# shrimp?



## vettech909 (Jan 30, 2008)

i was wondering,what would be the best shrimp to breed?how long will it be before they breed?i need to know about the best shrim to breed!!!THANKS to everyone who reply!!!


----------



## Guest (Mar 4, 2008)

Well, red cherry shrimp are usually the easiest and they're colorful. I believe it takes a few weeks to a month to mature and begin breeding, not very long.

I'd suggest breeding in a 10 gallon, honestly. They can go in much smaller environments, but you need a clean balanced tank for them to breed regularly, and they're quite prolific. They should only be added to well established aquariums as well.


----------



## oliesminis (May 7, 2007)

### WRITTEN TASK 1
Write out the part of the shrimp-breeding thread between "i was wondering,what" and "everyone who reply!!!", inclusive, with no changes.
### WRITTEN TASK 2
Please carry the shrimp-breeding thread forward from the point where it stops.
The listing that comes next has no connection to the shrimp-breeding thread.

### THE DATA
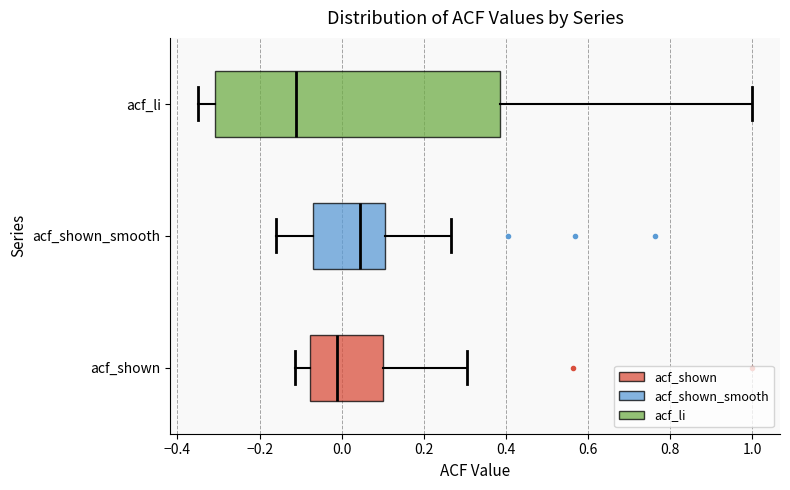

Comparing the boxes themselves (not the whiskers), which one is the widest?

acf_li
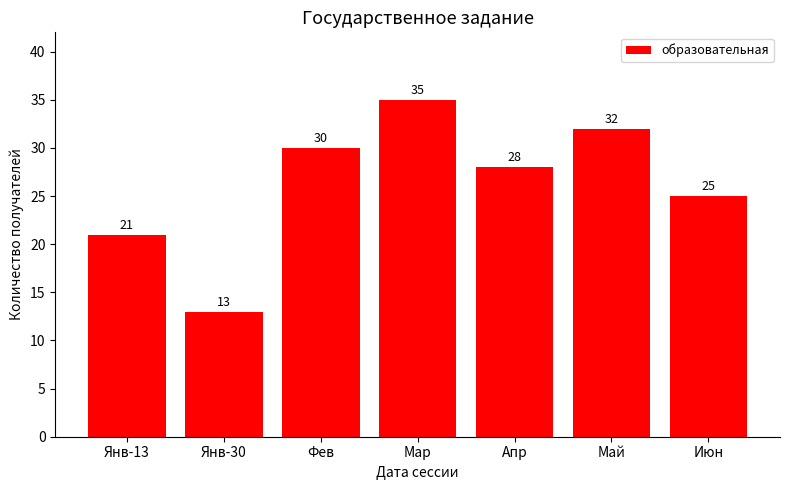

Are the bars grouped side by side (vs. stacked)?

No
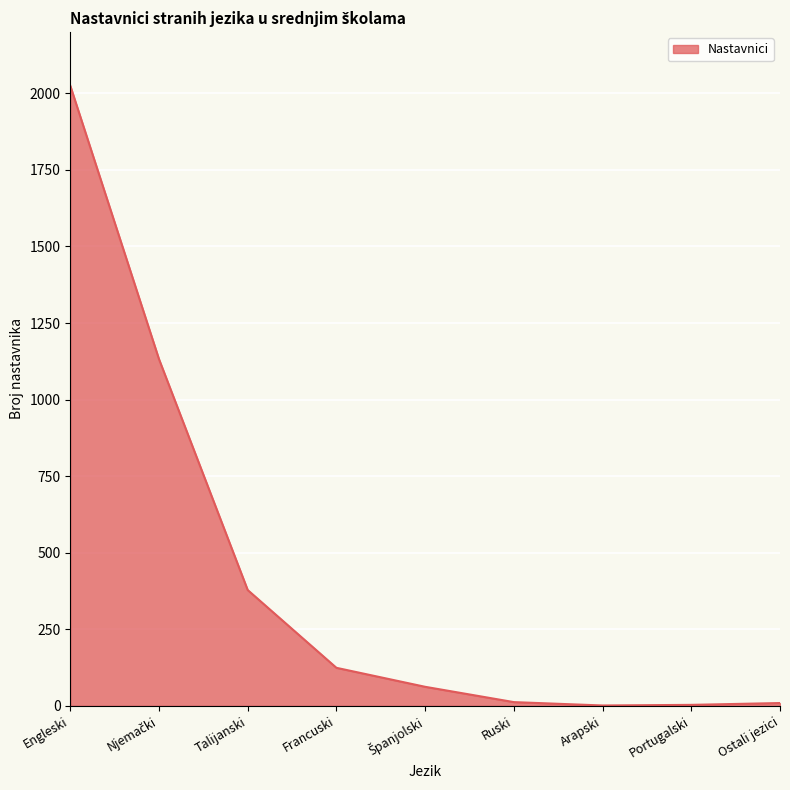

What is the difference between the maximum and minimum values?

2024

==

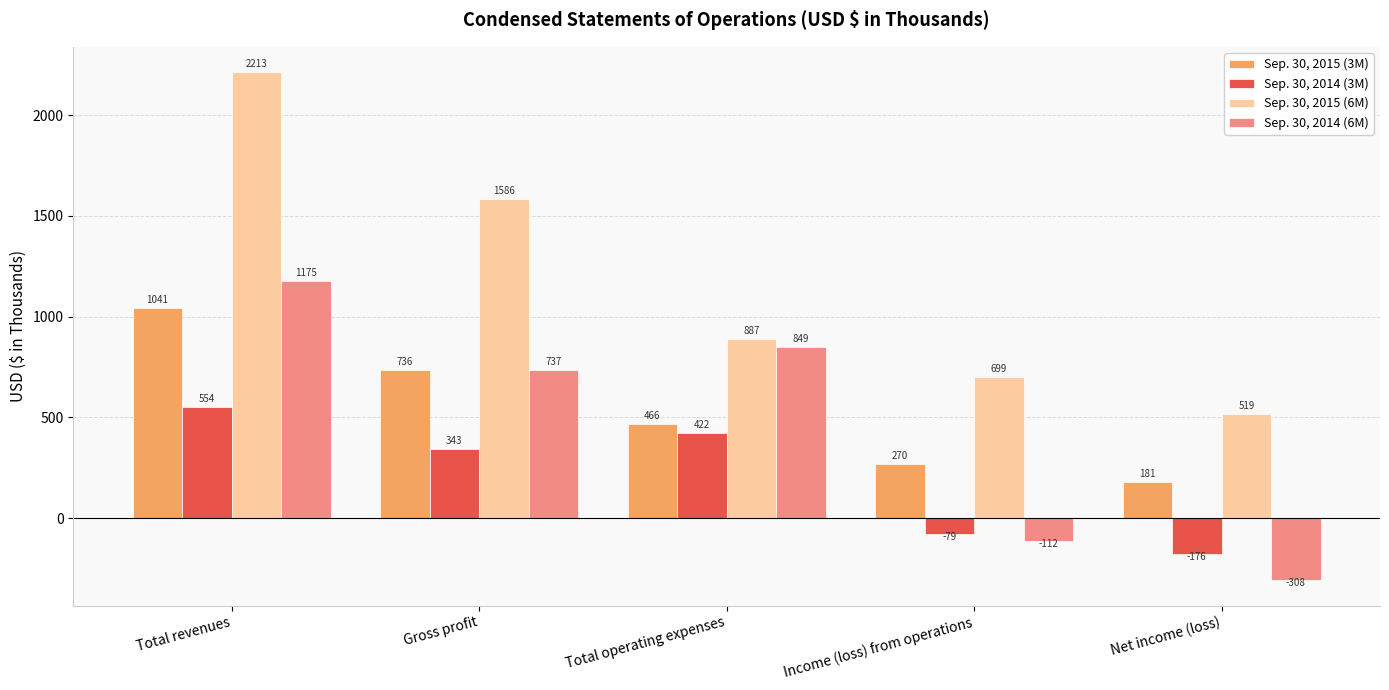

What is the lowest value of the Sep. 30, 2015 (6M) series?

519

---

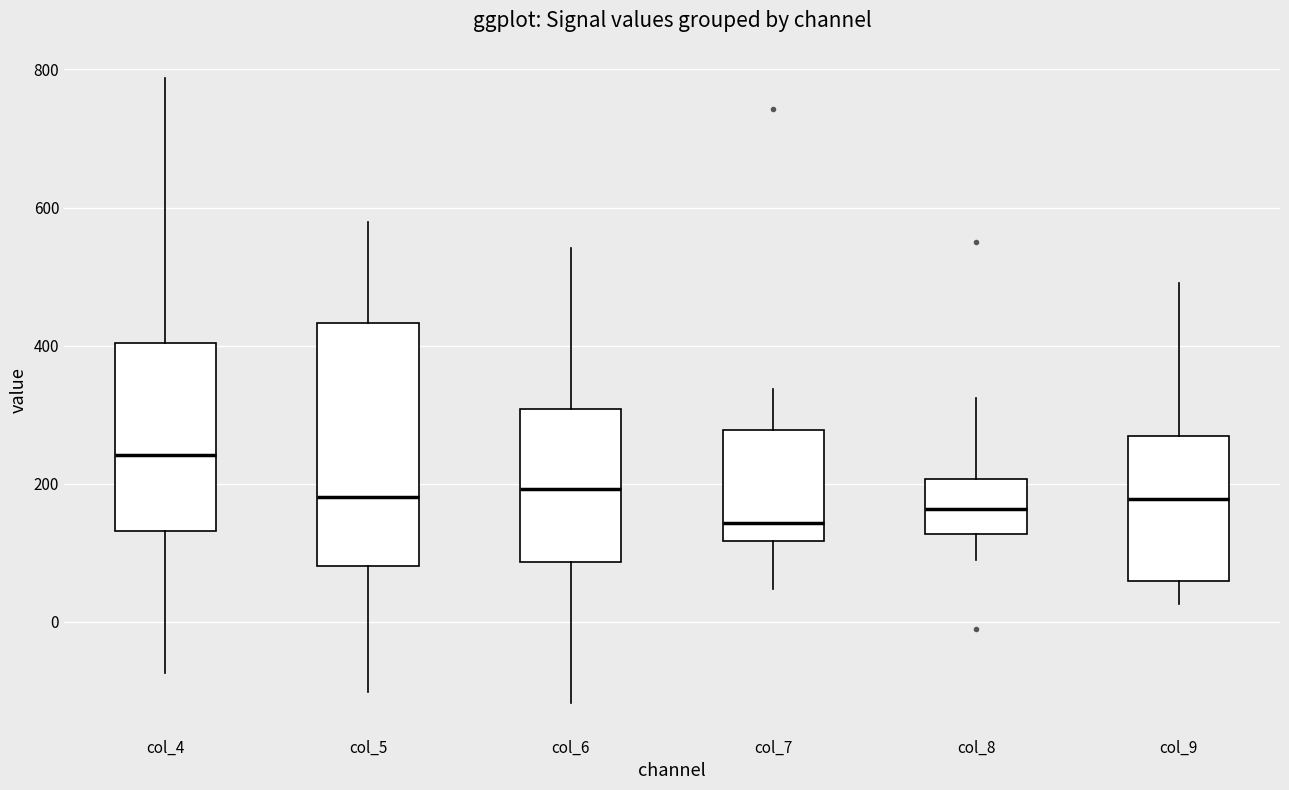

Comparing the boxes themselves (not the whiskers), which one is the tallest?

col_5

### EXERCISE OUTPUT 1
i was wondering,what would be the best shrimp to breed?how long will it be before they breed?i need to know about the best shrim to breed!!!THANKS to everyone who reply!!!

### EXERCISE OUTPUT 2
my glass shrimp breed regulary, i always have one ufll of eggs but the you ones get eaten in my tank untill i get a java moss ball

-olie


----------



## vettech909 (Jan 30, 2008)

ive been looking at cherry shrimp but what about ghost shrimp?


----------



## shade2dope (Jan 21, 2007)

http://www.fishforums.com/forum/inv...ding-ghost-shrimp-palaeomonetes-patulous.html
I sure you have read this but if not here it is.


----------



## vettech909 (Jan 30, 2008)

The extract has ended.